Speaker
Description
The open-sharing and re-use of scientific data is ever more important, either to meet the demands of transparency and reproducibility, or to maximize the scientific return of large and small experiments. The FAIR principles (Findable, Accessible, Interoperable, Re-usable) require efficient data publication, discovery, and long-term preservation that often means costly duplication of data across storage and publishing platforms. In this contribution, we discuss how Rucio, the widely adopted distributed data management system, is being extended with native support for Open Data to address these challenges.
We present the architecture and workflow of the new “Rucio Open Data” capabilities: after tagging data as “open,” Rucio automatically applies the appropriate data placement, replication, metadata tagging, and exposure mechanisms required for public release without requiring data duplication or separate export procedures. This mechanism empowers the transition from internal data workflows to public data sharing.
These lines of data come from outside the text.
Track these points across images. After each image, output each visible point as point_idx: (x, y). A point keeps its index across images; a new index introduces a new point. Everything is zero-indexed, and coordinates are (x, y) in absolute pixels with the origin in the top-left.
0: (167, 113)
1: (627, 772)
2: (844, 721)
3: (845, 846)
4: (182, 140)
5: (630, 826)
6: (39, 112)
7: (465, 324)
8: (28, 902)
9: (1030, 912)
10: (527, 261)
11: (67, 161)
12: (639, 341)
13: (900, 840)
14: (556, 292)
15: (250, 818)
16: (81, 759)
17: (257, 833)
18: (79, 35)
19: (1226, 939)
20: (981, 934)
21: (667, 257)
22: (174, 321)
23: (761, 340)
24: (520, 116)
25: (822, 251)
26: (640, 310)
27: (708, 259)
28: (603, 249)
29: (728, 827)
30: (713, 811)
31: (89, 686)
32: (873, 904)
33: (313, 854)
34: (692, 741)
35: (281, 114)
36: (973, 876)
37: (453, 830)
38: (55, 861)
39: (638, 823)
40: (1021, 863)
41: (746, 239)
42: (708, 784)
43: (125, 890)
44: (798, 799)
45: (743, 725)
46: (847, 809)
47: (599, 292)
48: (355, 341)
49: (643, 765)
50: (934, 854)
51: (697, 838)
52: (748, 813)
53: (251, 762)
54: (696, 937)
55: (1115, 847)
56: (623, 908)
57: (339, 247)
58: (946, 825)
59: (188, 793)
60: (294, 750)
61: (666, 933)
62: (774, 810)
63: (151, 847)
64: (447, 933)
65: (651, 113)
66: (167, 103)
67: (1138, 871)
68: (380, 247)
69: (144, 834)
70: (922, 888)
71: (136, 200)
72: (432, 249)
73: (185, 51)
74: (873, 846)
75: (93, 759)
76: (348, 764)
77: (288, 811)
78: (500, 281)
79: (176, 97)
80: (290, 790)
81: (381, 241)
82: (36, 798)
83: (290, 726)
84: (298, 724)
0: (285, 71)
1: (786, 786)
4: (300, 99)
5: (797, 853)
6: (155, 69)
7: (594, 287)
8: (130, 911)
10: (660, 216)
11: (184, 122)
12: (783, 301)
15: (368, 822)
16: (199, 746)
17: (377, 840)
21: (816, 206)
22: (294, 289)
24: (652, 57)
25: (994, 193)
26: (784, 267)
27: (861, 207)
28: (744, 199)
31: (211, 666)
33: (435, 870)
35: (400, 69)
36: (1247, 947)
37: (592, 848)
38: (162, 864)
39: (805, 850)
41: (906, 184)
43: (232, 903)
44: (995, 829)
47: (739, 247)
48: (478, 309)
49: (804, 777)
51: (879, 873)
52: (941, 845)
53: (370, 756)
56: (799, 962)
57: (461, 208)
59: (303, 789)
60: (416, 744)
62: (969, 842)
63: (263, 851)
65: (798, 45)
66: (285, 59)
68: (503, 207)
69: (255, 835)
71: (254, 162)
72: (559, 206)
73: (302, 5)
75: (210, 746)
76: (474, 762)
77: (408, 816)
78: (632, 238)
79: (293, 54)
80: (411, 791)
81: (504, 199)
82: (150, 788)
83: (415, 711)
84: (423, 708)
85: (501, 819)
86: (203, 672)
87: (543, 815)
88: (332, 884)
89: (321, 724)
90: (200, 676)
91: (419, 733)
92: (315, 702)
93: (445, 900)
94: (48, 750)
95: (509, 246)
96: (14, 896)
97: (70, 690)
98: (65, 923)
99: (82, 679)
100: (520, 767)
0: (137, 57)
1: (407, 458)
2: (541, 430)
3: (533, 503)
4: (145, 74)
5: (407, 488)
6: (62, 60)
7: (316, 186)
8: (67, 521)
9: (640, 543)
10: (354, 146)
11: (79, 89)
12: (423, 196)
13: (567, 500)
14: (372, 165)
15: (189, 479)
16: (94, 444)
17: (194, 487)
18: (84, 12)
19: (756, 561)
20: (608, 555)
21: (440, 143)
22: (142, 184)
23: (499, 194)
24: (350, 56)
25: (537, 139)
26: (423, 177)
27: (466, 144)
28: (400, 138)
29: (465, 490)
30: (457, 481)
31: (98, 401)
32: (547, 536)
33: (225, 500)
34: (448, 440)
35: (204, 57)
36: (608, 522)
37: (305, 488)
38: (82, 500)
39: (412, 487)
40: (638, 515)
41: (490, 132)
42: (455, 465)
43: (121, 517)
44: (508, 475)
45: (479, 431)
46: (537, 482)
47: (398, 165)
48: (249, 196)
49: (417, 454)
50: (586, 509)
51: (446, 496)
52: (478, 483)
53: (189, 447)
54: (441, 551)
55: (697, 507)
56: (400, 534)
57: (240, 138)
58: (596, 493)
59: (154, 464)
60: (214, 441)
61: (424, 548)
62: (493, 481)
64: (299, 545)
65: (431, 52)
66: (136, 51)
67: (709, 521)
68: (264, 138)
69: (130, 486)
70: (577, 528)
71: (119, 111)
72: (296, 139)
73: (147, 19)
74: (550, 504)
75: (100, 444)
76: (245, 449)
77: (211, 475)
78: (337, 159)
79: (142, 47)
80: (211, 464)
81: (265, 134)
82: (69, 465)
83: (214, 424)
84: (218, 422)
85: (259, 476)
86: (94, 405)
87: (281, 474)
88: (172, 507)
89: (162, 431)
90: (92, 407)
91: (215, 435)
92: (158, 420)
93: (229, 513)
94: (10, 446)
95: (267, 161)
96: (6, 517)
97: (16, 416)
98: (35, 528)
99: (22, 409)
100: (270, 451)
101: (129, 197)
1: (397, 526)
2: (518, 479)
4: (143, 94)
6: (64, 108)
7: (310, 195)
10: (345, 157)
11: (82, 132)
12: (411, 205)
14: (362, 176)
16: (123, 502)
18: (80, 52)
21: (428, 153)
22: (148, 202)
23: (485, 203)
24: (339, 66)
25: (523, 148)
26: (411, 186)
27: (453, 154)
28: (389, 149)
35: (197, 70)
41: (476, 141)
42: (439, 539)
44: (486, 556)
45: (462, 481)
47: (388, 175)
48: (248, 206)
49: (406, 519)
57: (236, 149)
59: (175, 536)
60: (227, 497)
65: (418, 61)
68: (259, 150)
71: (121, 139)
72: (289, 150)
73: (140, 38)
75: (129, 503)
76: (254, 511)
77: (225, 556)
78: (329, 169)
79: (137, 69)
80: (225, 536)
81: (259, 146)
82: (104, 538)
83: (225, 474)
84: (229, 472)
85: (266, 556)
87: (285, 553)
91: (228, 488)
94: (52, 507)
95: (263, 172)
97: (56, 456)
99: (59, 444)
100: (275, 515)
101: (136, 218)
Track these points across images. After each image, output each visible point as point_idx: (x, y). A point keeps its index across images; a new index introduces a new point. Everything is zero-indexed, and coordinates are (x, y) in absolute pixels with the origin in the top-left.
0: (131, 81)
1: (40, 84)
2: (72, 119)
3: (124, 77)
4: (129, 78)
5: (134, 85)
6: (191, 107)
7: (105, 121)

We highlight how this approach simplifies compliance with FAIR principles and reduces operational overhead for experiments. We also discuss the integration with the existing CERN Open Data Portal (and similar open-data platforms), enabling experiments to publish data directly from their Rucio-managed storage to public repositories, with metadata and access policies managed consistently.
Finally, we showcase benefits for both new and legacy datasets: new experiments can plan open data sharing from day one and established collaborations can incrementally expose historical data without major re-engineering.